Century-old samples from an Antarctic expedition are helping researchers fighting to find a cure for Alzheimer’s and Lou Gehrig’s diseases.
Scientists at Jackson’s Brain Chemistry Labs, formerly The Institute of EthnoMedicine, worked with the Natural History Museum in London and the University of Dundee in Scotland for over five years to analyze samples of cyanobacterial mats collected in the summer of 1902 by explorer Robert Falcon Scott from ponds and sediment accumulated in the Antarctic.
The samples have been preserved for over 100 years at the museum in London.
After testing samples in Jackson, Drs. Sandra Banack, Paul Cox, Rachael Dunlop and James Metcalf found that the samples contained toxins produced by cyanobacteria, including toxins linked to liver cancer and neurodegenerative diseases.
“We jumped at the chance,” Metcalf said. “We thought, ‘Well, we can’t lose.’ If there are toxins, great. That helps us understand exposure. If not, then it helps with the pollution aspect. But it seems like they’ve always been there and we’ve always been exposed to them. And it’s important for our research to find ways to combat their effects and provide cures for people who may be susceptible to the actions of these toxins.”
This discovery, the result of years of collaboration between scientists, is promising for the future of medicine. The samples were run through the lab two to three years ago, but the analysis was just published Wednesday in the European Journal of Phycology.
“What drives us is results,” Banack said. “Our only goal is to change patient outcomes.”
Alzheimer’s is a chronic, progressive neurodegenerative disease that slowly destroys memory and thinking skills. Estimates vary, but experts believe more than 5 million Americans may have Alzheimer’s, which is the sixth leading cause of death in the United States.

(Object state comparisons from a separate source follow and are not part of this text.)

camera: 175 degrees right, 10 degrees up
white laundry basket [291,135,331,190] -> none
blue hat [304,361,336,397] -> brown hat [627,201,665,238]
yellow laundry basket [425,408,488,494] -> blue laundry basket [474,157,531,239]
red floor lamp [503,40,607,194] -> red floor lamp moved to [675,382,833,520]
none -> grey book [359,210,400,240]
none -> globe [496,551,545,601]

Lou Gehrig’s, also known as amyotrophic lateral sclerosis or ALS, is also a progressive neurodegenerative disease that affects nerve cells in the brain and spinal cord, weakening muscles and eventually impacting physical functions.

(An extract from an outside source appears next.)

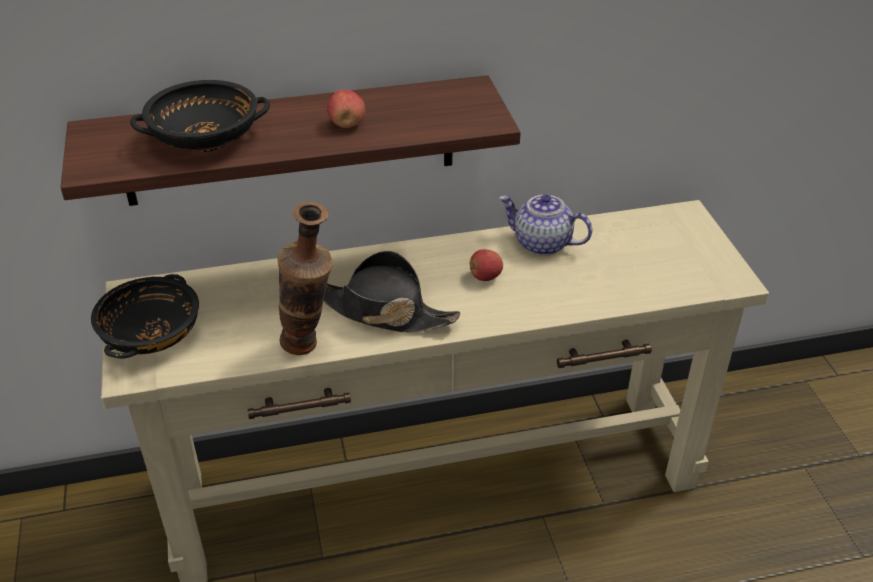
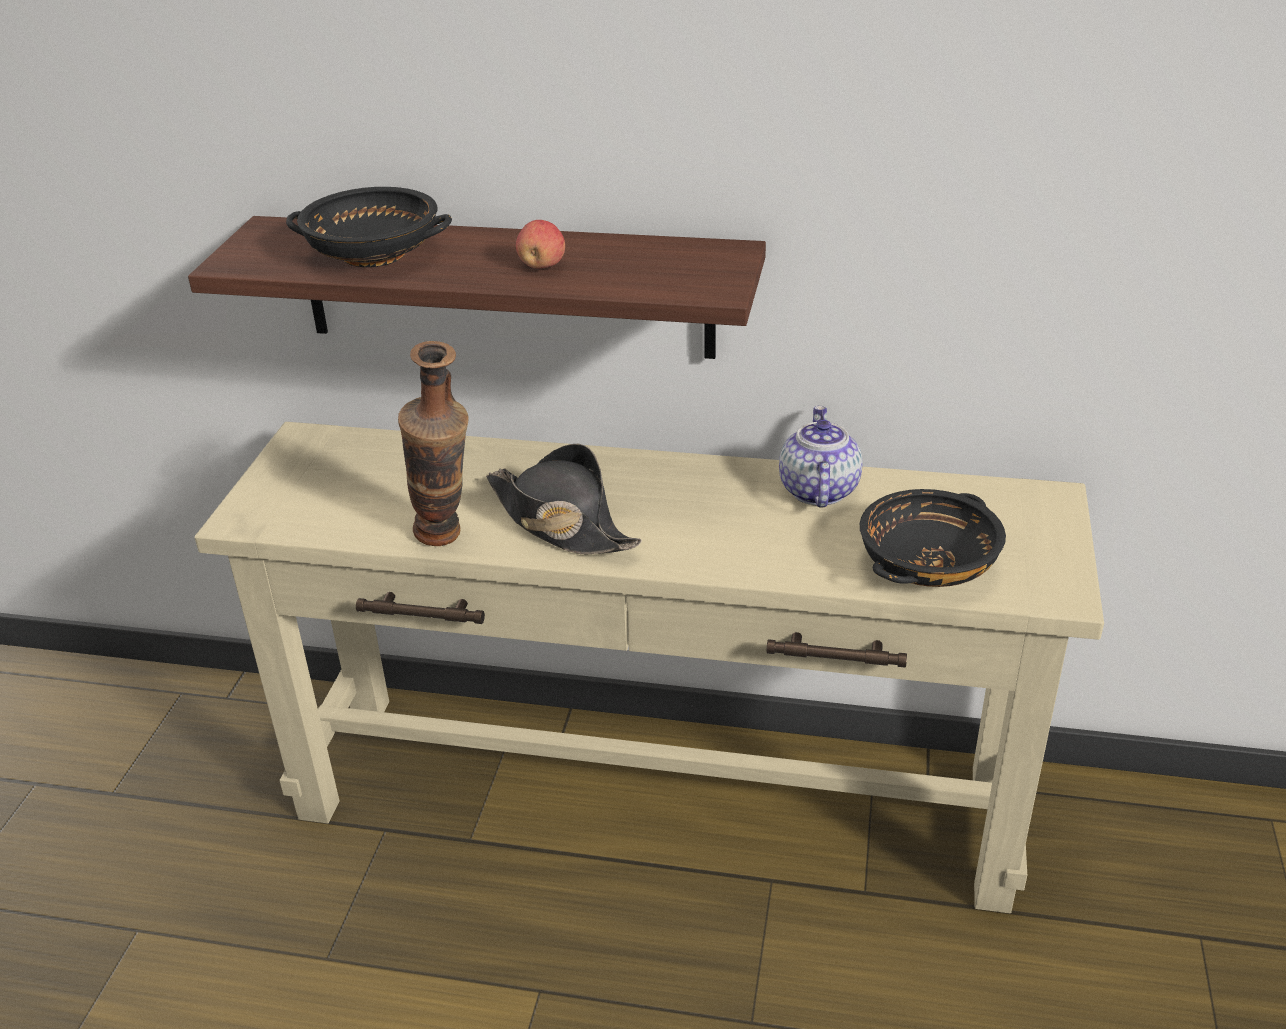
camera: 25 degrees right, 5 degrees down
black bowl [91,274,199,359] -> black bowl moved to [860,489,1006,587]
apple [470,249,503,281] -> none
teapot [499,194,592,256] -> teapot turned 45 degrees clockwise [779,406,863,508]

The discovery of the toxins in the Antarctic samples provides a much-needed baseline for cyanobacterial toxins prior to pollution and climate change.
“What this shows is that there is a background amount of toxin exposure for people,” said Cox, the executive director of Brain Chemistry Labs. “And we’re really interested in how that fits into the puzzle because we know that for certain neurological illnesses, there is a background rate. What this puzzle piece suggests is that we’ve always been exposed to these toxins as people, as human beings.”
According to the researchers, it appears that humans have been exposed to low levels of cyanobacteria throughout history, which could account for a low but constant rate of certain diseases. But recent increases in frequency and duration of these cyanobacterial blooms may be associated with increases of neurodegenerative diseases.
“The real question is, as we are increasing our likelihood of toxin exposure, is that what is actually driving measured increases in rates of these diseases?” Cox asked. “We know that people are living longer, obviously, so they are more likely to get, say, Alzheimer’s. But even when you adjust for age, in Sweden and in other places, it appears that these diseases are increasing.”
That’s what the scientists want to find out. A better understanding of the interactions between genes and the environment, Metcalf said, could lead to new therapeutic approaches.
These same cyanobacteria were found when dangerous levels of toxins caused Toledo, Ohio, to temporarily shut down the drinking water supply for a half-million residents in 2014, when toxic algae blooms took over Florida’s St. Lucie River in 2016 and when Utah Lake closed in the summer of 2016 and was under a warning advisory during the summer of 2017.
“These are the same organisms that we’ve found growing in Antarctica and that we’ve analyzed,” Metcalf said. “So they are everywhere, and we certainly believe that people are exposed. This was a pristine environment prior to industry and pollution, and they are there.”There’s no cause for alarm, but these organisms can be found in our backyard. The lab is testing fossilized cyanobacteria from the Eocene Epoch, 56 million to 33.9 million years ago, from the Kemmerer area.
“These are the same organisms that are in Yellowstone,” Metcalf said. “All the greens and reds you see in Yellowstone are these organisms.”
The Jackson scientists’ colleagues from London are in Antarctica now, collecting contemporary samples for analysis. In the meantime, they are continuing their work at Brain Chemistry Labs.
“We’re really pushing on having cures for these diseases come out of here,” Cox said.
This story has been updated to include the correct spelling of amyotrophic lateral sclerosis and to reflect the correct year of the Utah Lake closure. — Ed.